Yes, it is, as you know, in some geographies in Turkey, we have some incentives so that's why the effective tax rate is declining. And not only from the Turkey side, also in international operations, the tax rate is different so that's why the effective tax rate is less than 20%. And going forward, for 2018, the effective tax rate would be around 20% levels.

U
Unknown Analyst

Okay. And my third question is on donation numbers that we saw in the full year results, like TRY 17 million for the whole year. Could you tell us what is the donation policy of the group? And do we continue to see same trend going forward regarding donations?

C
Cenker Uçan
executive

Actually, the donation policy is -- I mean, as Ülker, so we are distributing donations from our net profit. And these donations are made to the, I mean, some foundations and some social responsibility enterprises. So that's why -- so it is stated, and it is approved in our general assembly. So if we are generating more profit as all entities operating in Turkey, of course, we are going to support these foundations and also other social responsibility projects going forward. But considering our net profit, so the ratio of donations is very tiny compared to other entities, I believe.

U
Unknown Analyst

My last question is on raw material cost.
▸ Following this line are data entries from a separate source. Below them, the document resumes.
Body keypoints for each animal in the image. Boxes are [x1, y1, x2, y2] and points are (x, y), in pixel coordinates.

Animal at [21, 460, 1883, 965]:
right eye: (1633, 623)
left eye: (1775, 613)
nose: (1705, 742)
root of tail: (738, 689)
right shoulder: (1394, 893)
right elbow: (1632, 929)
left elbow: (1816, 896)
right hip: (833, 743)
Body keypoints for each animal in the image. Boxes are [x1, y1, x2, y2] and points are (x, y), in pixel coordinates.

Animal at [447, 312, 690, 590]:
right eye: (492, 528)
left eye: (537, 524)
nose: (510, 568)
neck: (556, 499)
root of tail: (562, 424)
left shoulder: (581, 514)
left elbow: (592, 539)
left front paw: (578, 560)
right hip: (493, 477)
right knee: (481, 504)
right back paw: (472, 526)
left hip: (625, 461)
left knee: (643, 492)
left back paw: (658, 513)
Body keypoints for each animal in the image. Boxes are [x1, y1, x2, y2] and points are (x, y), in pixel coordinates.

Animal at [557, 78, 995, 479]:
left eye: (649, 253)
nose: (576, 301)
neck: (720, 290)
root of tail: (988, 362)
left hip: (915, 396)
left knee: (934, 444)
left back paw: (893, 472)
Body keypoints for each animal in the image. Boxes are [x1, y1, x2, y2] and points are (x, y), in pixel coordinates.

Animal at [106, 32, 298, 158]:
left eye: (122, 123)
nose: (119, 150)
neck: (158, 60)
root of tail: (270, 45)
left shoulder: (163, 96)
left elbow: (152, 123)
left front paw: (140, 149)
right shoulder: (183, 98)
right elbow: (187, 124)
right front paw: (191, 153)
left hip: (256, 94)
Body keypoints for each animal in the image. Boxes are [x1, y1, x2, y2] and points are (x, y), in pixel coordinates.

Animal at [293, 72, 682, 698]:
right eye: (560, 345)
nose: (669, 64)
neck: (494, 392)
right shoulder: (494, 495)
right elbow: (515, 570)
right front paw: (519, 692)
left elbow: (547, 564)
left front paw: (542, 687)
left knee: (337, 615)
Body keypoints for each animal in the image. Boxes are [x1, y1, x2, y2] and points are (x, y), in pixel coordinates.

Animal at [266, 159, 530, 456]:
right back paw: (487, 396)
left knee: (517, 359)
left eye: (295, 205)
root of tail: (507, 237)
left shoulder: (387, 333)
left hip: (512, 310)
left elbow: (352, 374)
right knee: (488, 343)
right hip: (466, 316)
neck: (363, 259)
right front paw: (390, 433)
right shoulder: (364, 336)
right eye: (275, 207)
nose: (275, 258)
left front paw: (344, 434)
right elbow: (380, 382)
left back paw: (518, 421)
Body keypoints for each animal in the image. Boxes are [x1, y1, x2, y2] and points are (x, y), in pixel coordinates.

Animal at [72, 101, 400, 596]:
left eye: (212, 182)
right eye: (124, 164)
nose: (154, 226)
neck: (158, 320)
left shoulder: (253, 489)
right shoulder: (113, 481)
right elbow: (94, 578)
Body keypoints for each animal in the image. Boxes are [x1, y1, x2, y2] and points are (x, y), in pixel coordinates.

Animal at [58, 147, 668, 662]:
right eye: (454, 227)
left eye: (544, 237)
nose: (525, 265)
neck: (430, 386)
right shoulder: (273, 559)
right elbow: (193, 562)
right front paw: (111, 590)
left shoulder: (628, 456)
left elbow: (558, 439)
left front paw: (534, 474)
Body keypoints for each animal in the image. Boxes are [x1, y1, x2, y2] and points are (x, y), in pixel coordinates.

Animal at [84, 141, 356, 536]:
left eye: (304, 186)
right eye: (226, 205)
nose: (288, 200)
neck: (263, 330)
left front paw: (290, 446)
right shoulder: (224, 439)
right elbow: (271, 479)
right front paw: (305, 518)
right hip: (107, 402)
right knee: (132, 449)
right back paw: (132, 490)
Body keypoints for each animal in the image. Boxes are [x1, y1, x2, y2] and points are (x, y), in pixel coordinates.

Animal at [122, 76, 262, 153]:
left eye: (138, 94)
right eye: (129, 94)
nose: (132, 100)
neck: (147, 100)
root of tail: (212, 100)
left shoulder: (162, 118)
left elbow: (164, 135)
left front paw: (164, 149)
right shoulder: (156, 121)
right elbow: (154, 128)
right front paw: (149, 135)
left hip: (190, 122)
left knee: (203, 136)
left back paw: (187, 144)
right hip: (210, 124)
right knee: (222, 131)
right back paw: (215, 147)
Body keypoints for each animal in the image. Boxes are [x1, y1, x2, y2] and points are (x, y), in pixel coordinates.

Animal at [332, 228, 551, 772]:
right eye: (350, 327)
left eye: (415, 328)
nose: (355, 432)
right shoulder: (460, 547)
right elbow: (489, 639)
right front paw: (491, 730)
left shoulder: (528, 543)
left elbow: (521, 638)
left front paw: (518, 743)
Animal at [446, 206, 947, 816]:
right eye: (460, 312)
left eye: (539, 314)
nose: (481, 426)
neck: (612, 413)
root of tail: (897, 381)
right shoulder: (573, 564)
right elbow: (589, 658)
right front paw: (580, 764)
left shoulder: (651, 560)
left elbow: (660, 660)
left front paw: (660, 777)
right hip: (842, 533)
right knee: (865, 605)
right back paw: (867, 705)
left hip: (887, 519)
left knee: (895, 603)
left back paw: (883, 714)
We saw that the cocoa prices are up, like 20% over the last couple of weeks. And could you tell us at what level you actually had your cocoa and palm oil raw material cost this year? Maybe you can -- and also if I can get your overview for the raw material cost inflation for 2018 in general maybe.

C
Cenker Uçan
executive

Actually, in sense of securing these raw material and cocoa prices, so I mean, it's a very strategic question and also confidential. So I don't want to give you this strategic answer. But as Ülker, I mean, we have positioned very well and in the favor of profitability. So we are going to see positive contribution of our actions in terms of this commodity price procurement procedure.

Operator

[Operator Instructions] We have a follow-up question Cemal Demirtas, Ata Invest.

C
Cemal Demirtas
analyst

My next question is about CapEx, what's your plants' CapEx for 2018? And second question is related to trends the first 2 months, January and February. How do you see the trends in domestic and international markets?

C
Cenker Uçan
executive

Thank you. The CapEx for 2018 -- so as I mentioned to you before, so starting from 2015, so as Ülker, we spend a lot on our CapEx, and now we have seen positive impacts of this CapEx. But considering our free cash flow, we are going to also continue this CapEx, but the total amounts would be very limited compared to previous year. So the total CapEx for 2018 would be around TRY 150 million, 1-5-0 million, in 2018 on a consolidated basis. And regarding 2 months' actuals, so we have a very clear result for January, so it's about in line with our budget. And February, it seems in terms of net sales, it is much higher than our budget. So I mean, Q1 for 2018 would be in line with our plan, so everything is pretty good, not only in Turkey, in international operation. And we have started to produce McVitie's. And in Turkey, as a consumer, you will see a lot of new launches in Turkey. We will launch new taste and new categories that I'm going to present to you during our Q1 call. And we are expecting positive contribution of this new launches in Turkey and also in international operation market.

Operator

We have no other questions. Dear speaker, back to you for the conclusion.

C
Cenker Uçan
executive

Okay, I would like to thank everyone for joining the call. We are very much enjoyed, and obviously, we look forward to updating everyone during Q1 result call in May. Wish you a good day.